42. Uncheck the "Auto Programmer" and select "prog_emmc_firehose_8909_ddr.mbn" in the open file dialog box.
43. Select the "File to Write"'s path to the custom "userdata"'s path.
44. Select "userdata" in the "Select Partition" drop down list.
45. Check the "Write Partition" circle and click on the "Start Button"
46. Please wait patiently until the process is completed.
47. Your KaiOS device has been jailbroken!!!

[AdvancedHACKERniV1]

The device should have gone through the first boot before all this is done

[AdvancedHACKERniV1]

In brief, what is being done is:

1. Populated userdata is being extracted from the target device.
2. OmniSD is manually installed to the extracted userdata.
3. The new custom userdata is reflashed to the target device.

[AdvancedHACKERniV1]

It's also a good time to authorize ADB when you have mounted the userdata image.

Just rename adbkey.pub found at "~/.android" on your main PC into "adb_keys" and copy it to "/mnt/userdata/misc/adb" assuming you have mounted your userdata to "/mnt/userdata"

[AdvancedHACKERniV1]

Did anyone try this ?

[ochucki]

Tried without any luck :/   DORO 7060

  Connecting to Phone,Wait..
  Conncet Ok.
  CPUID:0x000940E1
  can not identify
  Manual boot: prog_emmc_firehose_8909_ddr.mbn
  Loading the boot,Wait..
  BootLoad Error.
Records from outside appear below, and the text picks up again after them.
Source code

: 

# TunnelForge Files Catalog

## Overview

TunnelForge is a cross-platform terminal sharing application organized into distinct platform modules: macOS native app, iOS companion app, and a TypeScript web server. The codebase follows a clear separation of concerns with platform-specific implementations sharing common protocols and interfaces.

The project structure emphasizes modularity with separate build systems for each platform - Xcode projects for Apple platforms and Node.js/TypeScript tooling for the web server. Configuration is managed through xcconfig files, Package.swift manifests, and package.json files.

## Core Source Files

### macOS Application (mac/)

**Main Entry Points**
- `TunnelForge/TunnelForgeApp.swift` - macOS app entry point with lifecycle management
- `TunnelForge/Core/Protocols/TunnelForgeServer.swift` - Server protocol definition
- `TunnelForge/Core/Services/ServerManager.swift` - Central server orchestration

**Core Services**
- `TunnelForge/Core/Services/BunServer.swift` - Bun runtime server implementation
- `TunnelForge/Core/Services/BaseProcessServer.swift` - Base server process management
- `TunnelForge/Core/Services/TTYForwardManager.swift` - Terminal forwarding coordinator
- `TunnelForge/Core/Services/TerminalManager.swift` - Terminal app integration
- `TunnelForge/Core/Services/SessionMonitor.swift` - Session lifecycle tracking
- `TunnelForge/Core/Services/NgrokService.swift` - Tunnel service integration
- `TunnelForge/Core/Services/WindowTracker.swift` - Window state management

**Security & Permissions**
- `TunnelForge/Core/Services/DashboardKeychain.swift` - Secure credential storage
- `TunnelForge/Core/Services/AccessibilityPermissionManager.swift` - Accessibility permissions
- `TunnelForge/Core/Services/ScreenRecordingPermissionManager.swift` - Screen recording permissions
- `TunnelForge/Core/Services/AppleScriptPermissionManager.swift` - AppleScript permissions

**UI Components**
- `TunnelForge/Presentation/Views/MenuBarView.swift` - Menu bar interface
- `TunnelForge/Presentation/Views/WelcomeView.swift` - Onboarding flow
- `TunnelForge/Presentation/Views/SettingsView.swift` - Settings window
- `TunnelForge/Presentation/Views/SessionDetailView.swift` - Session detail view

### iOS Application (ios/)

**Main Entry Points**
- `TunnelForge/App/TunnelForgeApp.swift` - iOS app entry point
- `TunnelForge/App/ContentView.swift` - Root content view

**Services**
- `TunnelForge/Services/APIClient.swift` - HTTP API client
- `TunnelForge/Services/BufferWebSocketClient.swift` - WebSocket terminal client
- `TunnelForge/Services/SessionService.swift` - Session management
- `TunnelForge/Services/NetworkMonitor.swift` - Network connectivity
ID: 0003
>>Please change Model,Try again.

[PuriShnit]

I don't think the firehose file is universal for ANY phone, even if it has the same Qualcomm processor.
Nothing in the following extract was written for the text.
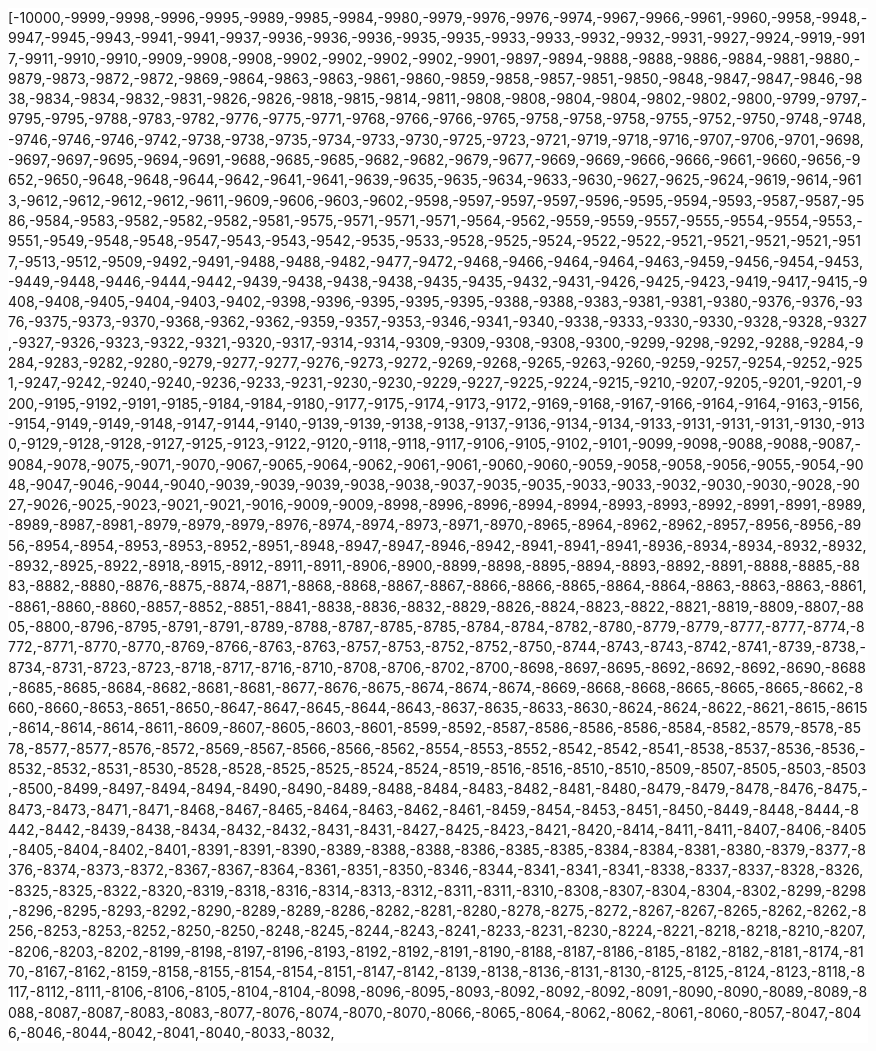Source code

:>
[-10000,-9999,-9998,-9996,-9995,-9989,-9985,-9984,-9980,-9979,-9976,-9976,-9974,-9967,-9966,-9961,-9960,-9958,-9948,-9947,-9945,-9943,-9941,-9941,-9937,-9936,-9936,-9936,-9935,-9935,-9933,-9933,-9932,-9932,-9931,-9927,-9924,-9919,-9917,-9911,-9910,-9910,-9909,-9908,-9908,-9902,-9902,-9902,-9902,-9901,-9897,-9894,-9888,-9888,-9886,-9884,-9881,-9880,-9879,-9873,-9872,-9872,-9869,-9864,-9863,-9863,-9861,-9860,-9859,-9858,-9857,-9851,-9850,-9848,-9847,-9847,-9846,-9838,-9834,-9834,-9832,-9831,-9826,-9826,-9818,-9815,-9814,-9811,-9808,-9808,-9804,-9804,-9802,-9802,-9800,-9799,-9797,-9795,-9795,-9788,-9783,-9782,-9776,-9775,-9771,-9768,-9766,-9766,-9765,-9758,-9758,-9758,-9755,-9752,-9750,-9748,-9748,-9746,-9746,-9746,-9742,-9738,-9738,-9735,-9734,-9733,-9730,-9725,-9723,-9721,-9719,-9718,-9716,-9707,-9706,-9701,-9698,-9697,-9697,-9695,-9694,-9691,-9688,-9685,-9685,-9682,-9682,-9679,-9677,-9669,-9669,-9666,-9666,-9661,-9660,-9656,-9652,-9650,-9648,-9648,-9644,-9642,-9641,-9641,-9639,-9635,-9635,-9634,-9633,-9630,-9627,-9625,-9624,-9619,-9614,-9613,-9612,-9612,-9612,-9612,-9611,-9609,-9606,-9603,-9602,-9598,-9597,-9597,-9597,-9596,-9595,-9594,-9593,-9587,-9587,-9586,-9584,-9583,-9582,-9582,-9582,-9581,-9575,-9571,-9571,-9571,-9564,-9562,-9559,-9559,-9557,-9555,-9554,-9554,-9553,-9551,-9549,-9548,-9548,-9547,-9543,-9543,-9542,-9535,-9533,-9528,-9525,-9524,-9522,-9522,-9521,-9521,-9521,-9521,-9517,-9513,-9512,-9509,-9492,-9491,-9488,-9488,-9482,-9477,-9472,-9468,-9466,-9464,-9464,-9463,-9459,-9456,-9454,-9453,-9449,-9448,-9446,-9444,-9442,-9439,-9438,-9438,-9438,-9435,-9435,-9432,-9431,-9426,-9425,-9423,-9419,-9417,-9415,-9408,-9408,-9405,-9404,-9403,-9402,-9398,-9396,-9395,-9395,-9395,-9388,-9388,-9383,-9381,-9381,-9380,-9376,-9376,-9376,-9375,-9373,-9370,-9368,-9362,-9362,-9359,-9357,-9353,-9346,-9341,-9340,-9338,-9333,-9330,-9330,-9328,-9328,-9327,-9327,-9326,-9323,-9322,-9321,-9320,-9317,-9314,-9314,-9309,-9309,-9308,-9308,-9300,-9299,-9298,-9292,-9288,-9284,-9284,-9283,-9282,-9280,-9279,-9277,-9277,-9276,-9273,-9272,-9269,-9268,-9265,-9263,-9260,-9259,-9257,-9254,-9252,-9251,-9247,-9242,-9240,-9240,-9236,-9233,-9231,-9230,-9230,-9229,-9227,-9225,-9224,-9215,-9210,-9207,-9205,-9201,-9201,-9200,-9195,-9192,-9191,-9185,-9184,-9184,-9180,-9177,-9175,-9174,-9173,-9172,-9169,-9168,-9167,-9166,-9164,-9164,-9163,-9156,-9154,-9149,-9149,-9148,-9147,-9144,-9140,-9139,-9139,-9138,-9138,-9137,-9136,-9134,-9134,-9133,-9131,-9131,-9131,-9130,-9130,-9129,-9128,-9128,-9127,-9125,-9123,-9122,-9120,-9118,-9118,-9117,-9106,-9105,-9102,-9101,-9099,-9098,-9088,-9088,-9087,-9084,-9078,-9075,-9071,-9070,-9067,-9065,-9064,-9062,-9061,-9061,-9060,-9060,-9059,-9058,-9058,-9056,-9055,-9054,-9048,-9047,-9046,-9044,-9040,-9039,-9039,-9039,-9038,-9038,-9037,-9035,-9035,-9033,-9033,-9032,-9030,-9030,-9028,-9027,-9026,-9025,-9023,-9021,-9021,-9016,-9009,-9009,-8998,-8996,-8996,-8994,-8994,-8993,-8993,-8992,-8991,-8991,-8989,-8989,-8987,-8981,-8979,-8979,-8979,-8976,-8974,-8974,-8973,-8971,-8970,-8965,-8964,-8962,-8962,-8957,-8956,-8956,-8956,-8954,-8954,-8953,-8953,-8952,-8951,-8948,-8947,-8947,-8946,-8942,-8941,-8941,-8941,-8936,-8934,-8934,-8932,-8932,-8932,-8925,-8922,-8918,-8915,-8912,-8911,-8911,-8906,-8900,-8899,-8898,-8895,-8894,-8893,-8892,-8891,-8888,-8885,-8883,-8882,-8880,-8876,-8875,-8874,-8871,-8868,-8868,-8867,-8867,-8866,-8866,-8865,-8864,-8864,-8863,-8863,-8863,-8861,-8861,-8860,-8860,-8857,-8852,-8851,-8841,-8838,-8836,-8832,-8829,-8826,-8824,-8823,-8822,-8821,-8819,-8809,-8807,-8805,-8800,-8796,-8795,-8791,-8791,-8789,-8788,-8787,-8785,-8785,-8784,-8784,-8782,-8780,-8779,-8779,-8777,-8777,-8774,-8772,-8771,-8770,-8770,-8769,-8766,-8763,-8763,-8757,-8753,-8752,-8752,-8750,-8744,-8743,-8743,-8742,-8741,-8739,-8738,-8734,-8731,-8723,-8723,-8718,-8717,-8716,-8710,-8708,-8706,-8702,-8700,-8698,-8697,-8695,-8692,-8692,-8692,-8690,-8688,-8685,-8685,-8684,-8682,-8681,-8681,-8677,-8676,-8675,-8674,-8674,-8674,-8669,-8668,-8668,-8665,-8665,-8665,-8662,-8660,-8660,-8653,-8651,-8650,-8647,-8647,-8645,-8644,-8643,-8637,-8635,-8633,-8630,-8624,-8624,-8622,-8621,-8615,-8615,-8614,-8614,-8614,-8611,-8609,-8607,-8605,-8603,-8601,-8599,-8592,-8587,-8586,-8586,-8586,-8584,-8582,-8579,-8578,-8578,-8577,-8577,-8576,-8572,-8569,-8567,-8566,-8566,-8562,-8554,-8553,-8552,-8542,-8542,-8541,-8538,-8537,-8536,-8536,-8532,-8532,-8531,-8530,-8528,-8528,-8525,-8525,-8524,-8524,-8519,-8516,-8516,-8510,-8510,-8509,-8507,-8505,-8503,-8503,-8500,-8499,-8497,-8494,-8494,-8490,-8490,-8489,-8488,-8484,-8483,-8482,-8481,-8480,-8479,-8479,-8478,-8476,-8475,-8473,-8473,-8471,-8471,-8468,-8467,-8465,-8464,-8463,-8462,-8461,-8459,-8454,-8453,-8451,-8450,-8449,-8448,-8444,-8442,-8442,-8439,-8438,-8434,-8432,-8432,-8431,-8431,-8427,-8425,-8423,-8421,-8420,-8414,-8411,-8411,-8407,-8406,-8405,-8405,-8404,-8402,-8401,-8391,-8391,-8390,-8389,-8388,-8388,-8386,-8385,-8385,-8384,-8384,-8381,-8380,-8379,-8377,-8376,-8374,-8373,-8372,-8367,-8367,-8364,-8361,-8351,-8350,-8346,-8344,-8341,-8341,-8341,-8338,-8337,-8337,-8328,-8326,-8325,-8325,-8322,-8320,-8319,-8318,-8316,-8314,-8313,-8312,-8311,-8311,-8310,-8308,-8307,-8304,-8304,-8302,-8299,-8298,-8296,-8295,-8293,-8292,-8290,-8289,-8289,-8286,-8282,-8281,-8280,-8278,-8275,-8272,-8267,-8267,-8265,-8262,-8262,-8256,-8253,-8253,-8252,-8250,-8250,-8248,-8245,-8244,-8243,-8241,-8233,-8231,-8230,-8224,-8221,-8218,-8218,-8210,-8207,-8206,-8203,-8202,-8199,-8198,-8197,-8196,-8193,-8192,-8192,-8191,-8190,-8188,-8187,-8186,-8185,-8182,-8182,-8181,-8174,-8170,-8167,-8162,-8159,-8158,-8155,-8154,-8154,-8151,-8147,-8142,-8139,-8138,-8136,-8131,-8130,-8125,-8125,-8124,-8123,-8118,-8117,-8112,-8111,-8106,-8106,-8105,-8104,-8104,-8098,-8096,-8095,-8093,-8092,-8092,-8092,-8091,-8090,-8090,-8089,-8089,-8088,-8087,-8087,-8083,-8083,-8077,-8076,-8074,-8070,-8070,-8066,-8065,-8064,-8062,-8062,-8061,-8060,-8057,-8047,-8046,-8046,-8044,-8042,-8041,-8040,-8033,-8032,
So for using EDL on the Doro, you'd need to wait until someone releases/leaks its firehose loader file...

[AdvancedHACKERniV1]

Try the auto programmer.

[Jashan Grover]

it would not work.

[Hossain Mohammed Shoaib]

i think this is not needed...
also
@advancedhacker have you got success ?

> --
> You received this message because you are subscribed to the Google Groups
> "comp.mobile.nokia.8110" group.
> To unsubscribe from this group and stop receiving emails from it, send an
> email to bananahacker...@googlegroups.com.
> To post to this group, send email to banana...@googlegroups.com.
> To view this discussion on the web visit
> https://groups.google.com/d/msgid/bananahackers/eecfe03d-46cd-4557-9b25-1c1434b06a37%40googlegroups.com.
> For more options, visit https://groups.google.com/d/optout.
>

[AdvancedHACKERniV1]

Yes

[AdvancedHACKERniV1]

I think the firehorse is different for each device. It can be found at the stock ROM of your device. Sadly many devices dont have a stock ROM :(

[try that]

I have downloaded the stock ROM for the Alcatel Go Flip (Alcatel 4044N) from this site: https://alcatelfirmware.com/alcatel-onetouch-go-flip-4044n  But unfortunately the firehorse file is not in there. 

Could be that the firehorse file doesn't always come with the stock ROM? or maybe it has a different name? 

Thanks for your help!

[chabad360]

If I remember correctly, I got mine from the same place and I'm 99% sure it's there. Keep looking.